La VI Sezione della Corte di Cassazione con l’ordinanza 3 luglio 2017 n. 16372 (Pres. Schirò, Rel. Cirillo) conferma le precedenti pronunce nelle quali non si ravvisava l’elemento dell’autonoma organizzazione nelle attività del commercialista svolte come sindaco, revisore e amministratore di società, configurando le medesime come caratterizzate esclusivamente dall’elemento personale e non dal “quid pluris” di natura organizzativa necessario a determinare l’imponibilità IRAP dei relativi compensi.

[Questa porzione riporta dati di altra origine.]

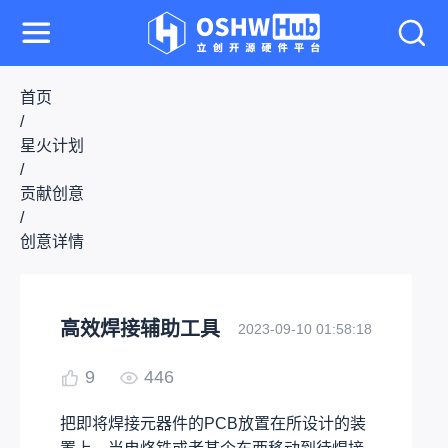
首页
/
星火计划
/
贡献创意
/
创意详情
高效焊接辅助工具
2023-09-10 01:58:18
9
446
把即将焊接元器件的PCB放置在所设计的装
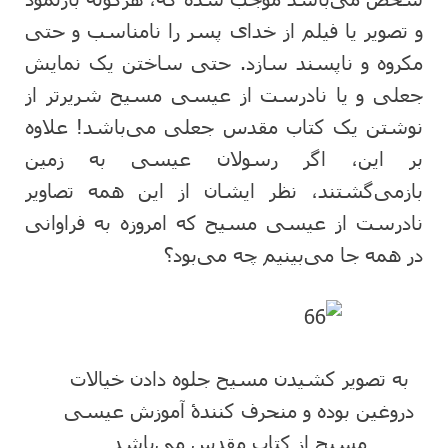
و تصویر یا فیلم از خدای پسر را نامناسب و حتی
مکروه و ناپسند سازد. حتی ساختن یک نمایش
جعلی و یا نادرست از عیسی مسیح شریرتر از
نوشتن یک کتاب مقدس جعلی می‌باشد! علاوه
بر این، اگر رسولان عیسی به زمین
بازمی‌گشتند، نظر ایشان از این همه تصاویر
نادرست از عیسی مسیح که امروزه به فراوانی
در همه جا می‌بینیم چه می‌بود؟
به تصویر کشیدن مسیح جلوه دادن خیالات
دروغین بوده و منحرف کنندۀ آموزش عیسی
مسیح از کتاب مقدس می‌باشد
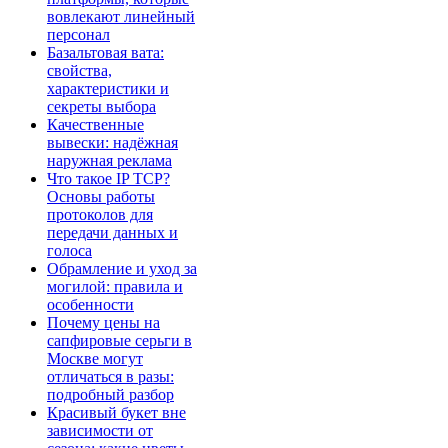
вовлекают линейный
персонал
Базальтовая вата:
свойства,
характеристики и
секреты выбора
Качественные
вывески: надёжная
наружная реклама
Что такое IP TCP?
Основы работы
протоколов для
передачи данных и
голоса
Обрамление и уход за
могилой: правила и
особенности
Почему цены на
сапфировые серьги в
Москве могут
отличаться в разы:
подробный разбор
Красивый букет вне
зависимости от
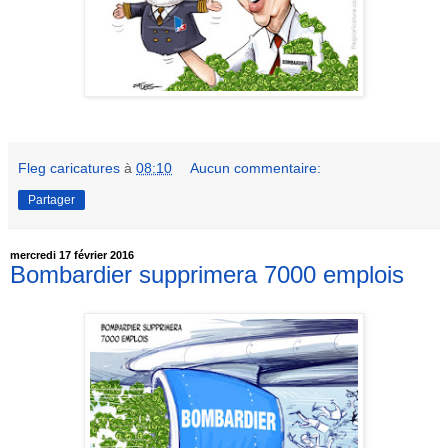
Fleg caricatures
à
08:10
Aucun commentaire:
Partager
mercredi 17 février 2016
Bombardier supprimera 7000 emplois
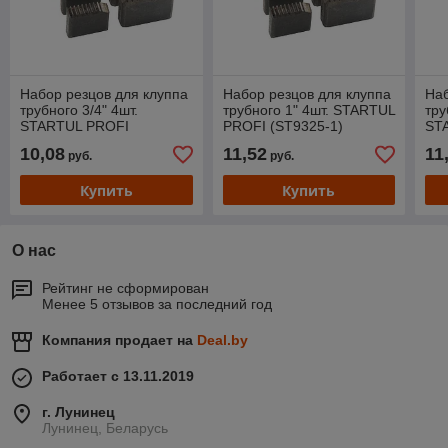
Набор резцов для клуппа
Набор резцов для клуппа
Наб
трубного 3/4" 4шт.
трубного 1" 4шт. STARTUL
тру
STARTUL PROFI
PROFI (ST9325-1)
ST
(ST9325-3/4)
(ST
10,08
11,52
11
руб.
руб.
Купить
Купить
О нас
Рейтинг не сформирован
Менее 5 отзывов за последний год
Компания продает на
Deal.by
Работает с 13.11.2019
г. Лунинец
Лунинец, Беларусь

Secondo la Corte l’assunto della CTR, che aveva accolto le tesi dei professionisti, si pone in continuità con i principi regolativi della materia compendiati da Cass. 03/03/2016, n. 4246 e Cass. 02/11/2016, n. 22138 nel senso che il commercialista, che sia anche amministratore, revisore e sindaco di società, non è soggetto a IRAP per il reddito netto di tali attività perché “è soggetto a imposizione fiscale unicamente l’eccedenza dei compensi rispetto alla produttività auto-organizzata; il che non si verifica nelle specie in quanto per la soggezione a IRAP non è sufficiente che il commercialista normalmente operi presso uno studio professionale, atteso che tale presupposto non integra di per sé il requisito dell’autonoma organizzazione rispetto ad un’attività rilevante quale organo di una compagine terza”.
Già con Cass. 09/05/2007, n. 10594, Cass. 19/07/2011, n. 15803 e Cass. 05/03/2012, n.3434 si è chiarito – riguardo a fattispecie nella quale si discuteva di redditi realizzati dal libero professionista nell’esercizio di attività sindaco, amministratore di società, consulente tecnico – che non sia soggetto a imposizione quel segmento di ricavo netto consequenziale a quell’attività specifica purché risulti possibile, in concreto, lo scorporo delle diverse categorie di compensi conseguiti e verificare l’esistenza dei presupposti impositivi per ciascuno dei settori interessati (conf. inter partes Cass. del 23/01/2017, n. 1712).